- **INSTRUCTIONS TO FOLLOW**
Without reproducing any image, print the listing below exactly.

- **INPUT FOR THIS TASK**
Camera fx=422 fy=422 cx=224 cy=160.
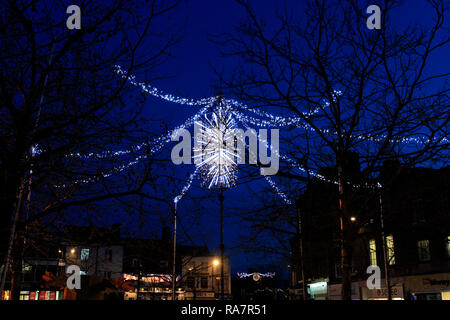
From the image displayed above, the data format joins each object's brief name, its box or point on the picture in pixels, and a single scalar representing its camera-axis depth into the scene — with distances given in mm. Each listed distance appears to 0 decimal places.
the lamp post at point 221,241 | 18231
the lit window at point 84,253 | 47366
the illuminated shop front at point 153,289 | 52391
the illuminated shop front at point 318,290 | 41125
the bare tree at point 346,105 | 8266
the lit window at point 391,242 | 29847
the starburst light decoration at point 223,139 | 8812
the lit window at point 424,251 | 26877
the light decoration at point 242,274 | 61944
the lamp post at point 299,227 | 10122
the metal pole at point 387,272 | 18917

- **TASK RESPONSE**
Camera fx=422 fy=422 cx=224 cy=160.
From the image displayed above, the data format joins each object's brief name, its box or point on the picture in pixels, and a single scalar representing its camera-axis depth into the scene — with distances given in mm. Each listed distance appears to 0 decimal places.
the lamp post at point 221,241 | 18231
the lit window at point 84,253 | 47366
the illuminated shop front at point 153,289 | 52391
the illuminated shop front at point 318,290 | 41125
the bare tree at point 346,105 | 8266
the lit window at point 391,242 | 29847
the starburst light decoration at point 223,139 | 8812
the lit window at point 424,251 | 26877
the light decoration at point 242,274 | 61944
the lamp post at point 299,227 | 10122
the metal pole at point 387,272 | 18917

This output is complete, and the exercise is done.